Start of Data in this exercise
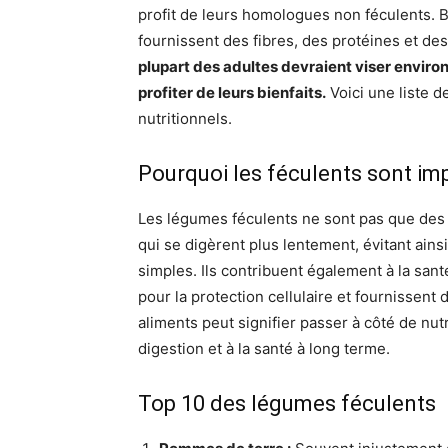
profit de leurs homologues non féculents. B
fournissent des fibres, des protéines et de
plupart des adultes devraient viser enviro
profiter de leurs bienfaits.
Voici une liste d
nutritionnels.
Pourquoi les féculents sont im
Les légumes féculents ne sont pas que des c
qui se digèrent plus lentement, évitant ains
simples. Ils contribuent également à la sant
pour la protection cellulaire et fournissent
aliments peut signifier passer à côté de nut
digestion et à la santé à long terme.
Top 10 des légumes féculents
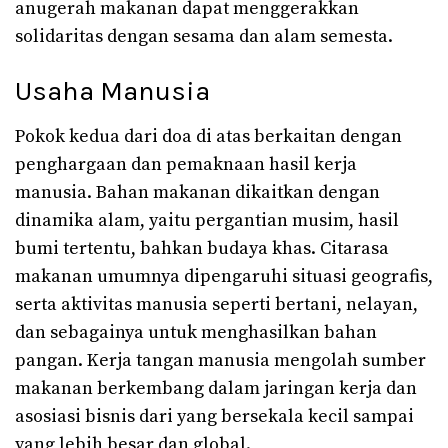
anugerah makanan dapat menggerakkan
solidaritas dengan sesama dan alam semesta.
Usaha Manusia
Pokok kedua dari doa di atas berkaitan dengan
penghargaan dan pemaknaan hasil kerja
manusia. Bahan makanan dikaitkan dengan
dinamika alam, yaitu pergantian musim, hasil
bumi tertentu, bahkan budaya khas. Citarasa
makanan umumnya dipengaruhi situasi geografis,
serta aktivitas manusia seperti bertani, nelayan,
dan sebagainya untuk menghasilkan bahan
pangan. Kerja tangan manusia mengolah sumber
makanan berkembang dalam jaringan kerja dan
asosiasi bisnis dari yang bersekala kecil sampai
yang lebih besar dan global.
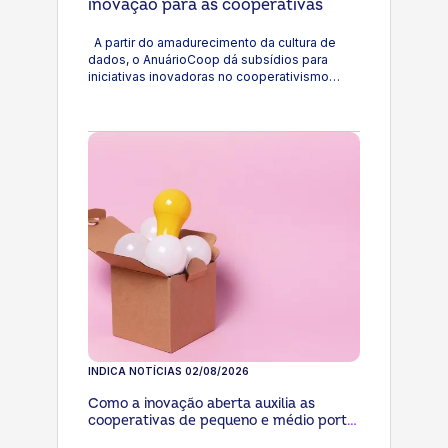
inovação para as cooperativas
A partir do amadurecimento da cultura de
dados, o AnuárioCoop dá subsídios para
iniciativas inovadoras no cooperativismo
brasileiro
INDICA NOTÍCIAS
02/08/2026
Como a inovação aberta auxilia as
cooperativas de pequeno e médio porte
a acessarem fontes de financiamento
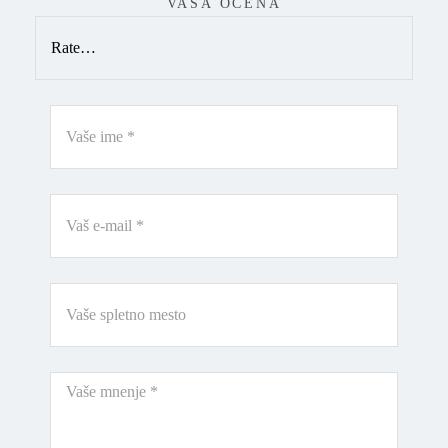
VAŠA OCENA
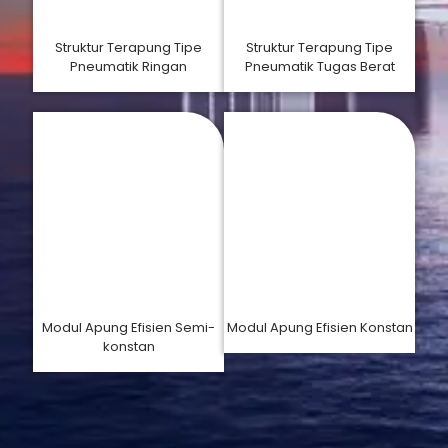
Struktur Terapung Tipe
Struktur Terapung Tipe
Pneumatik Ringan
Pneumatik Tugas Berat
Modul Apung Efisien Semi-
Modul Apung Efisien Konstan
konstan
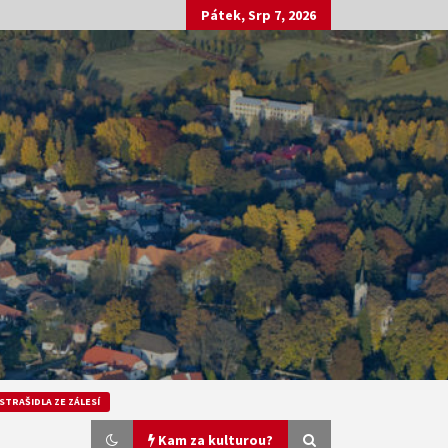
Pátek, Srp 7, 2026
STRAŠIDLA ZE ZÁLESÍ
Kam za kulturou?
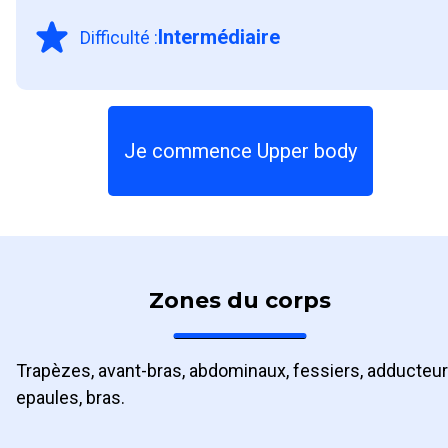
Intermédiaire
Difficulté
:
Je commence Upper body
Zones du corps
Trapèzes, avant-bras, abdominaux, fessiers, adducteur
epaules, bras.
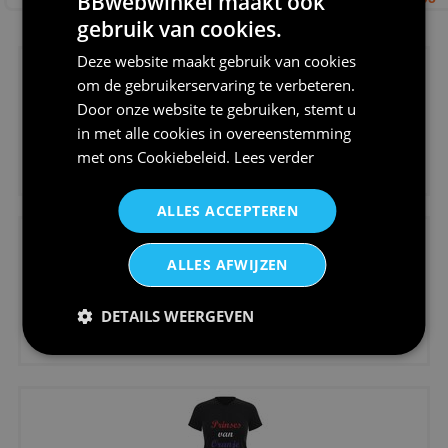
BBwebwinkel maakt ook
gebruik van cookies.
NIEUW IN DE COLLECTIE
Deze website maakt gebruik van cookies
om de gebruikerservaring te verbeteren.
Door onze website te gebruiken, stemt u
in met alle cookies in overeenstemming
met ons
Cookiebeleid
.
Lees verder
€11,95
Tegeltje voor opruimen kantine...
ALLES ACCEPTEREN
ALLES AFWIJZEN
DETAILS WEERGEVEN
€20,95
Shirtje de koek is nog niet op...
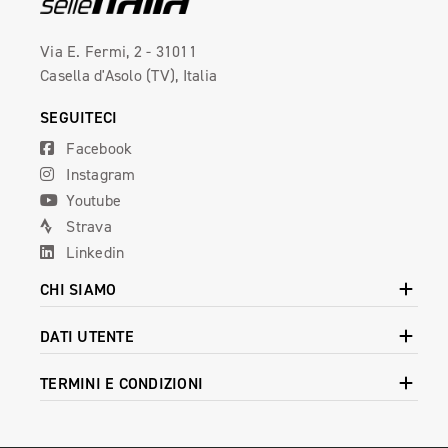
Via E. Fermi, 2 - 31011
Casella d'Asolo (TV), Italia
SEGUITECI
Facebook
Instagram
Youtube
Strava
Linkedin
CHI SIAMO
DATI UTENTE
TERMINI E CONDIZIONI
End of Data in this exercise
» Aim of the exercise: Rewrite the lines from the one with "Pátek, Srp 7, 2026" up to and including the one with "Shirtje de koek is nog niet op..." as a Markdown table with the columns Row and Line, giving each line a row number and skipping blank lines. Leave the pictures out of the table.

» Completed task:
| Row | Line |
|---|---|
| 1 | Pátek, Srp 7, 2026 |
| 2 | STRAŠIDLA ZE ZÁLESÍ |
| 3 | Kam za kulturou? |
| 4 | Intermédiaire |
| 5 | Difficulté |
| 6 | : |
| 7 | Je commence Upper body |
| 8 | Zones du corps |
| 9 | Trapèzes, avant-bras, abdominaux, fessiers, adducteur |
| 10 | epaules, bras. |
| 11 | BBwebwinkel maakt ook |
| 12 | gebruik van cookies. |
| 13 | NIEUW IN DE COLLECTIE |
| 14 | Deze website maakt gebruik van cookies |
| 15 | om de gebruikerservaring te verbeteren. |
| 16 | Door onze website te gebruiken, stemt u |
| 17 | in met alle cookies in overeenstemming |
| 18 | met ons |
| 19 | Cookiebeleid |
| 20 | . |
| 21 | Lees verder |
| 22 | €11,95 |
| 23 | Tegeltje voor opruimen kantine... |
| 24 | ALLES ACCEPTEREN |
| 25 | ALLES AFWIJZEN |
| 26 | DETAILS WEERGEVEN |
| 27 | €20,95 |
| 28 | Shirtje de koek is nog niet op... |